[DATASET ENTRIES — start]

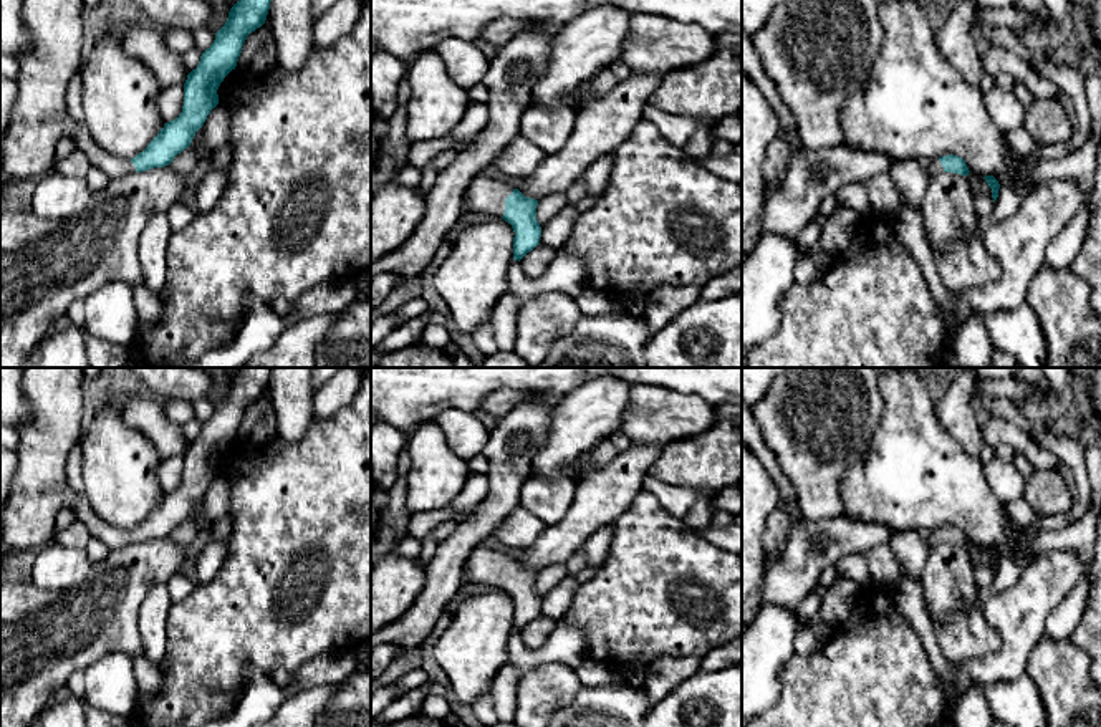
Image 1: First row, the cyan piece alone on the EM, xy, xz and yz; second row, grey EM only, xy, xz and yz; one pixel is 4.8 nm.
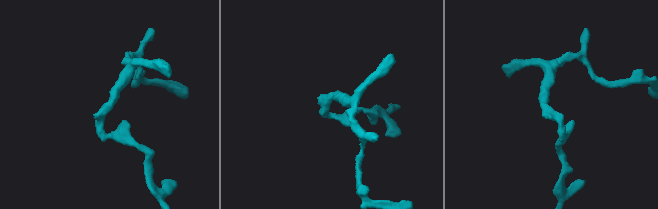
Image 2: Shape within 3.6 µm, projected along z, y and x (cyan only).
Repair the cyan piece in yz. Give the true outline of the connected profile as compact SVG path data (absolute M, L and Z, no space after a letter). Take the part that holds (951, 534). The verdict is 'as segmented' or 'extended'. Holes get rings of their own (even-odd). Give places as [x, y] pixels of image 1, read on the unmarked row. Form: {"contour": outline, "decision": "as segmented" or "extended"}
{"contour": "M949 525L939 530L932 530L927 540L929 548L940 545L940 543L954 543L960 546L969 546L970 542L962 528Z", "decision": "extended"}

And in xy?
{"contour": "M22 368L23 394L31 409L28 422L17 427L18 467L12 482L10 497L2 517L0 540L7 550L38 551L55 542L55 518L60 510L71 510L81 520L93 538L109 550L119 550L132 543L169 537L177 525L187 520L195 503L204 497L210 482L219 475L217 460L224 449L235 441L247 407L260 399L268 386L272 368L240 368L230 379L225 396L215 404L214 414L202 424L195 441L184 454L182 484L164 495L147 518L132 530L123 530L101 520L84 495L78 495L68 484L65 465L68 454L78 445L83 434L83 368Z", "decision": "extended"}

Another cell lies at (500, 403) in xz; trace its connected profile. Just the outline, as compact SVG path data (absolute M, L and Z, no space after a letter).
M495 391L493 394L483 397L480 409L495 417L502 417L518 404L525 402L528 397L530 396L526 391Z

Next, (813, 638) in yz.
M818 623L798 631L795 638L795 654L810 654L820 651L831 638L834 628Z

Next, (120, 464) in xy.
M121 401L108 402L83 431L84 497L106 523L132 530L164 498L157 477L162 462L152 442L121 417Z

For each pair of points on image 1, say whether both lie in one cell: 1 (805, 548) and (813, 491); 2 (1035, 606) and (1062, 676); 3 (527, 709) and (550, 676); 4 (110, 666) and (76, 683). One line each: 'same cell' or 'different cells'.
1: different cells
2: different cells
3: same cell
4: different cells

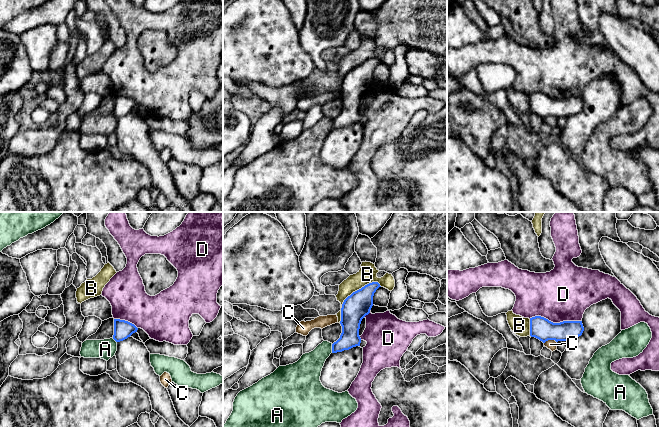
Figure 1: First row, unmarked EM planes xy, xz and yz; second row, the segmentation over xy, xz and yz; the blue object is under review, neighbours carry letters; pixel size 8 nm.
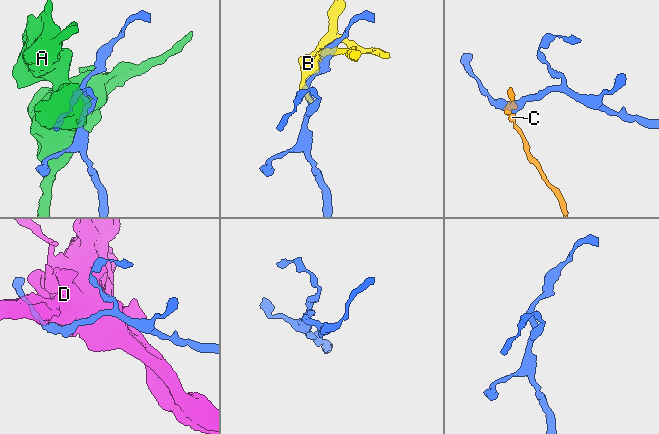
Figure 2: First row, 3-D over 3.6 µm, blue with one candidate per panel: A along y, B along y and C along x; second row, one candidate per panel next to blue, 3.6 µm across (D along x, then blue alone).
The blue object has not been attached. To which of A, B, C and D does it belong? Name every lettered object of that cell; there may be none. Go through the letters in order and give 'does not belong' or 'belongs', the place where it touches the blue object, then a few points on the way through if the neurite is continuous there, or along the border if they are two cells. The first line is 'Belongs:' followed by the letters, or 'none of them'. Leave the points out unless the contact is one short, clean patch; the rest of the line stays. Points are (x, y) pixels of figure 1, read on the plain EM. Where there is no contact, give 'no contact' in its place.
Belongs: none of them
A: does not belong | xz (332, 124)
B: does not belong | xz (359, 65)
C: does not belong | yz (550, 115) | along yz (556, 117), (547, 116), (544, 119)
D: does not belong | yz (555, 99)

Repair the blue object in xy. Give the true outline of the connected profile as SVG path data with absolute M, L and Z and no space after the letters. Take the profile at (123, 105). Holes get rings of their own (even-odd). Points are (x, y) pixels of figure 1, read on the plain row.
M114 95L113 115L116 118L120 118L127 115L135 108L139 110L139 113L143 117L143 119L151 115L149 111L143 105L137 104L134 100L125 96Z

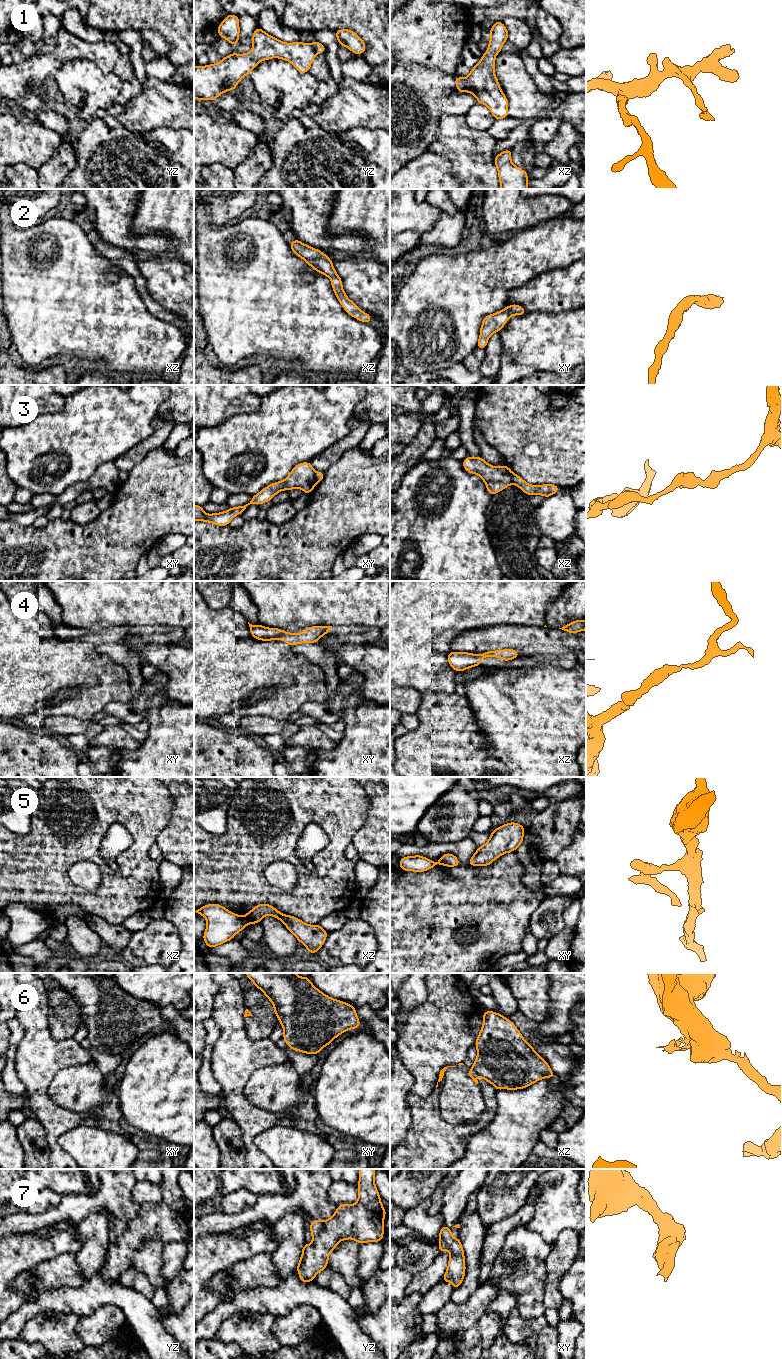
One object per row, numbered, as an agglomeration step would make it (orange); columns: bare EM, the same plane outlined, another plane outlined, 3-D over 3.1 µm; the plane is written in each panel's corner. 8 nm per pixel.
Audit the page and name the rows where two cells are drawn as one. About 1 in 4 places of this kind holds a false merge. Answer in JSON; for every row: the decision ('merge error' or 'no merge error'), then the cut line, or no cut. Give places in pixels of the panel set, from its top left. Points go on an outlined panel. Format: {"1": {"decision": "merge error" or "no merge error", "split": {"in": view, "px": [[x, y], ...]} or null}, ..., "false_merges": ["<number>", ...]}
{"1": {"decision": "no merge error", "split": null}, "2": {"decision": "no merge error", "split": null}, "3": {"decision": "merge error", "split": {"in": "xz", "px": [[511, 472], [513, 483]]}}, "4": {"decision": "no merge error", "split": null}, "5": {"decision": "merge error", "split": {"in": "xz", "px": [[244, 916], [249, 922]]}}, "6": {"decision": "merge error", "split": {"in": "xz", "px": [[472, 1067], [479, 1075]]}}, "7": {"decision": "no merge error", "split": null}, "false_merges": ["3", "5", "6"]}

[DATASET ENTRIES — finish]

## [TASK DETAILS]
Return all of the entries word for word, but omit the pictures.

## [OUTPUT OF THE TASK]
Image 1: First row, the cyan piece alone on the EM, xy, xz and yz; second row, grey EM only, xy, xz and yz; one pixel is 4.8 nm.
Image 2: Shape within 3.6 µm, projected along z, y and x (cyan only).
Repair the cyan piece in yz. Give the true outline of the connected profile as compact SVG path data (absolute M, L and Z, no space after a letter). Take the part that holds (951, 534). The verdict is 'as segmented' or 'extended'. Holes get rings of their own (even-odd). Give places as [x, y] pixels of image 1, read on the unmarked row. Form: {"contour": outline, "decision": "as segmented" or "extended"}
{"contour": "M949 525L939 530L932 530L927 540L929 548L940 545L940 543L954 543L960 546L969 546L970 542L962 528Z", "decision": "extended"}

And in xy?
{"contour": "M22 368L23 394L31 409L28 422L17 427L18 467L12 482L10 497L2 517L0 540L7 550L38 551L55 542L55 518L60 510L71 510L81 520L93 538L109 550L119 550L132 543L169 537L177 525L187 520L195 503L204 497L210 482L219 475L217 460L224 449L235 441L247 407L260 399L268 386L272 368L240 368L230 379L225 396L215 404L214 414L202 424L195 441L184 454L182 484L164 495L147 518L132 530L123 530L101 520L84 495L78 495L68 484L65 465L68 454L78 445L83 434L83 368Z", "decision": "extended"}

Another cell lies at (500, 403) in xz; trace its connected profile. Just the outline, as compact SVG path data (absolute M, L and Z, no space after a letter).
M495 391L493 394L483 397L480 409L495 417L502 417L518 404L525 402L528 397L530 396L526 391Z

Next, (813, 638) in yz.
M818 623L798 631L795 638L795 654L810 654L820 651L831 638L834 628Z

Next, (120, 464) in xy.
M121 401L108 402L83 431L84 497L106 523L132 530L164 498L157 477L162 462L152 442L121 417Z

For each pair of points on image 1, say whether both lie in one cell: 1 (805, 548) and (813, 491); 2 (1035, 606) and (1062, 676); 3 (527, 709) and (550, 676); 4 (110, 666) and (76, 683). One line each: 'same cell' or 'different cells'.
1: different cells
2: different cells
3: same cell
4: different cells

Figure 1: First row, unmarked EM planes xy, xz and yz; second row, the segmentation over xy, xz and yz; the blue object is under review, neighbours carry letters; pixel size 8 nm.
Figure 2: First row, 3-D over 3.6 µm, blue with one candidate per panel: A along y, B along y and C along x; second row, one candidate per panel next to blue, 3.6 µm across (D along x, then blue alone).
The blue object has not been attached. To which of A, B, C and D does it belong? Name every lettered object of that cell; there may be none. Go through the letters in order and give 'does not belong' or 'belongs', the place where it touches the blue object, then a few points on the way through if the neurite is continuous there, or along the border if they are two cells. The first line is 'Belongs:' followed by the letters, or 'none of them'. Leave the points out unless the contact is one short, clean patch; the rest of the line stays. Points are (x, y) pixels of figure 1, read on the plain EM. Where there is no contact, give 'no contact' in its place.
Belongs: none of them
A: does not belong | xz (332, 124)
B: does not belong | xz (359, 65)
C: does not belong | yz (550, 115) | along yz (556, 117), (547, 116), (544, 119)
D: does not belong | yz (555, 99)

Repair the blue object in xy. Give the true outline of the connected profile as SVG path data with absolute M, L and Z and no space after the letters. Take the profile at (123, 105). Holes get rings of their own (even-odd). Points are (x, y) pixels of figure 1, read on the plain row.
M114 95L113 115L116 118L120 118L127 115L135 108L139 110L139 113L143 117L143 119L151 115L149 111L143 105L137 104L134 100L125 96Z

One object per row, numbered, as an agglomeration step would make it (orange); columns: bare EM, the same plane outlined, another plane outlined, 3-D over 3.1 µm; the plane is written in each panel's corner. 8 nm per pixel.
Audit the page and name the rows where two cells are drawn as one. About 1 in 4 places of this kind holds a false merge. Answer in JSON; for every row: the decision ('merge error' or 'no merge error'), then the cut line, or no cut. Give places in pixels of the panel set, from its top left. Points go on an outlined panel. Format: {"1": {"decision": "merge error" or "no merge error", "split": {"in": view, "px": [[x, y], ...]} or null}, ..., "false_merges": ["<number>", ...]}
{"1": {"decision": "no merge error", "split": null}, "2": {"decision": "no merge error", "split": null}, "3": {"decision": "merge error", "split": {"in": "xz", "px": [[511, 472], [513, 483]]}}, "4": {"decision": "no merge error", "split": null}, "5": {"decision": "merge error", "split": {"in": "xz", "px": [[244, 916], [249, 922]]}}, "6": {"decision": "merge error", "split": {"in": "xz", "px": [[472, 1067], [479, 1075]]}}, "7": {"decision": "no merge error", "split": null}, "false_merges": ["3", "5", "6"]}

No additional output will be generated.